Dataset extract
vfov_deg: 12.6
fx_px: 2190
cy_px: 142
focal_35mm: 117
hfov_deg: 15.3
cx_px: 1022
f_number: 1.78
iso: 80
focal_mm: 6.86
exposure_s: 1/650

==

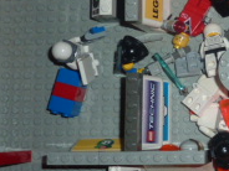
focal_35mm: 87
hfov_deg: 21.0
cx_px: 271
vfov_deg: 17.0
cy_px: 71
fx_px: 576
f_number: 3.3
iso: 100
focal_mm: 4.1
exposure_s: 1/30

Exercise aim
In the records above, the line with "vfov_deg: 12.6" marks the start and the line with "exposure_s: 1/650" marks the end; copy that stretch exactly, both lines included, and nothing else.

Reply to the exercise
vfov_deg: 12.6
fx_px: 2190
cy_px: 142
focal_35mm: 117
hfov_deg: 15.3
cx_px: 1022
f_number: 1.78
iso: 80
focal_mm: 6.86
exposure_s: 1/650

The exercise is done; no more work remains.